Rugby World Cup: Alpine agony as Wales start build-up
Ahead of the 2015 Rugby World Cup, Wales' 47-man squad are living at more than 2,000m altitude in a Swiss ski resort.
But with green grass underfoot and searing heat, the players are certainly not on a two-week ski holiday in Fiescheralp.
They wake each day at dawn before dropping 1,000m to the base village of Fiesch for a brutal training schedule.
Yes, it's an Alpine camp in preparation for a World Cup that will be played at sea level. But the boffins are convinced it's the blueprint for success.
What a change since 1987
The Wales squad of 1987 prepared for the inaugural World Cup with a long weekend in Tenby.
Three days in Pembrokeshire compared to a three-month camp that will take the players from Alpine peaks through Arabian deserts to remote Polish forests.
The cosy innocence of the amateur game has been replaced by the hard-edged realism of professional science.
Most of the squad have been to Poland before. Spala's centre of excellence has been a popular destination with the Welsh management (less so for the players) since it was introduced ahead of the 2011 World Cup.
It provides scientific excellence - including the infamous cryotherapy chambers - and is devoid of any distractions, be it families, tempting treats or other extracurricular activities.
The dry city of Doha in Qatar will also keep the players on the straight and narrow.
It will be the next stop after Switzerland where the players will train in temperatures of 40C-plus and will sleep in specialised chambers replicating conditions of over 4,000m above sea level.
Fiesch exists for sport.

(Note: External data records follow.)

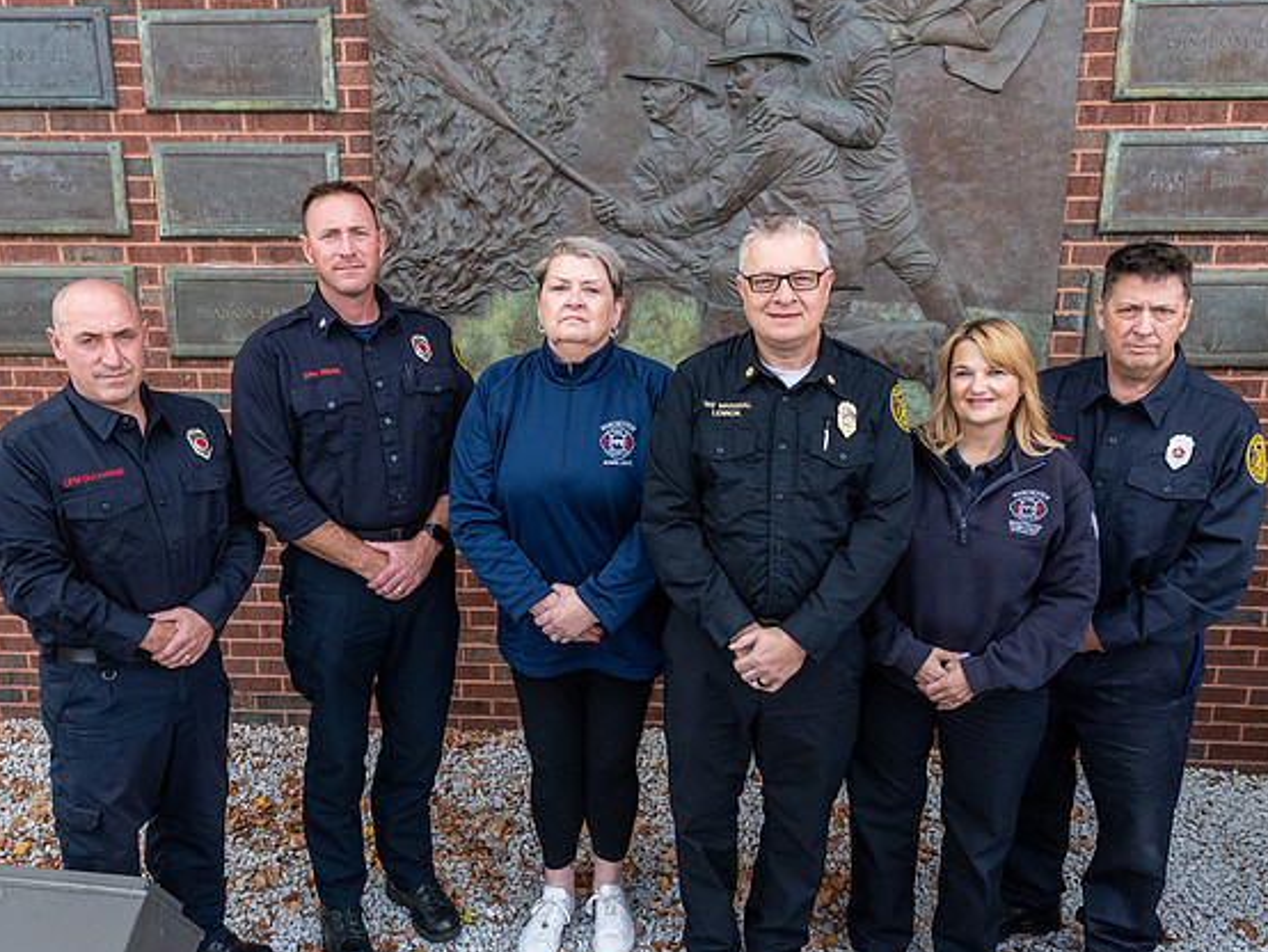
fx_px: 1026
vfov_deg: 49.8
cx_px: 622
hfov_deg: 63.4
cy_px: 481
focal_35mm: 28
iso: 1000
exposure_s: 1/2000
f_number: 5
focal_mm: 16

Functional cable car stations contrast with the quaint Alpine architecture of the rest of the village.
In the summer, the ski racks are full of mountain bikes and hiking poles as tourists and adrenaline junkies head up the mountain for their next thrill.

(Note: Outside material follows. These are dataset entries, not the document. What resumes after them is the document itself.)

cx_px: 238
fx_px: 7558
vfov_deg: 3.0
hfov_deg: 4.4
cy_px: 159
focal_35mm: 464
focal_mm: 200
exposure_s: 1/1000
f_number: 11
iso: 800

The rugby players, however, are going in the opposite direction.
Captain Sam Warburton's vertigo is severely tested as the players take the daily shuttle down to the village to begin their gruelling day.
Living at a height of between 2,000m and 2,500m is believed to improve performance at sea level, and it is for this reason that the squad is based up the mountain while the training is conducted further down the valley.

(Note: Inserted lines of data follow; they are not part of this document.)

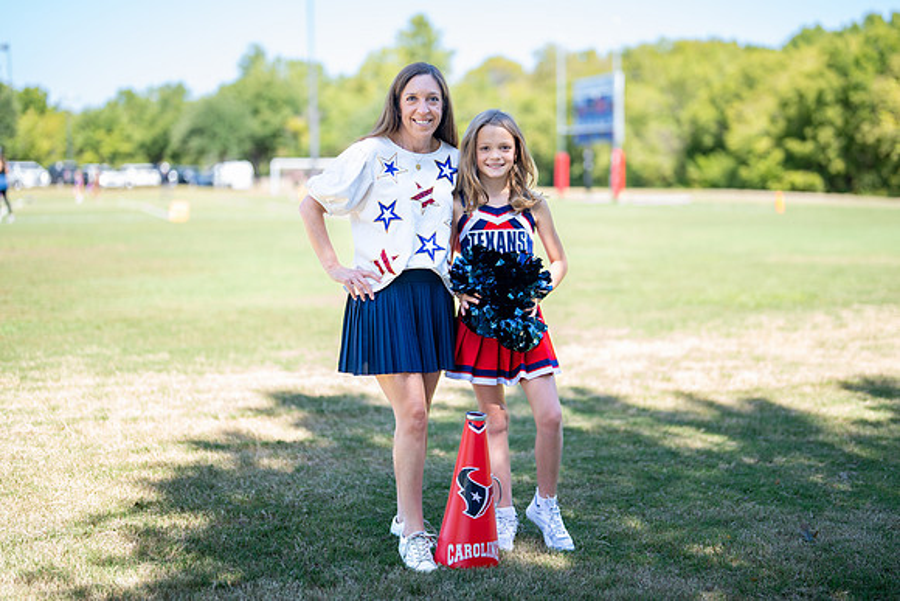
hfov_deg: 35.9
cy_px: 279
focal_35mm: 56
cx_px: 467
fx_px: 1389
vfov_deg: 24.4
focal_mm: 50
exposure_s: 1/1250
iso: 100
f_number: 1.2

And there's a new drill instructor barking the orders in Paul Stridgeon, who is combining that role with his work for European champions Toulon.
He is well known to many of the players from his time with the British and Irish Lions. The others also now know all about him.
Conditioning is key
Gone are the days of old when Wales were physically and conditionally inferior to the other elite nations.
With 13 weeks of preparation followed by the competition itself, coach Warren Gatland will have over four months to mould his World Cup winners.
It will be difficult to use conditioning as an excuse should things not go to plan.
With Australia and England in Wales' World Cup group, getting to the quarter-finals will be a challenge in itself and the success of these training camps will ultimately be judged by the results on the pitch.
From a lush green field in Fiesch the task ahead seems as daunting as the imperious mountains that keep watch on the training sessions.
Perhaps, years from now, the players will reflect on the beauty of their venue. After all, physical pain is only temporary.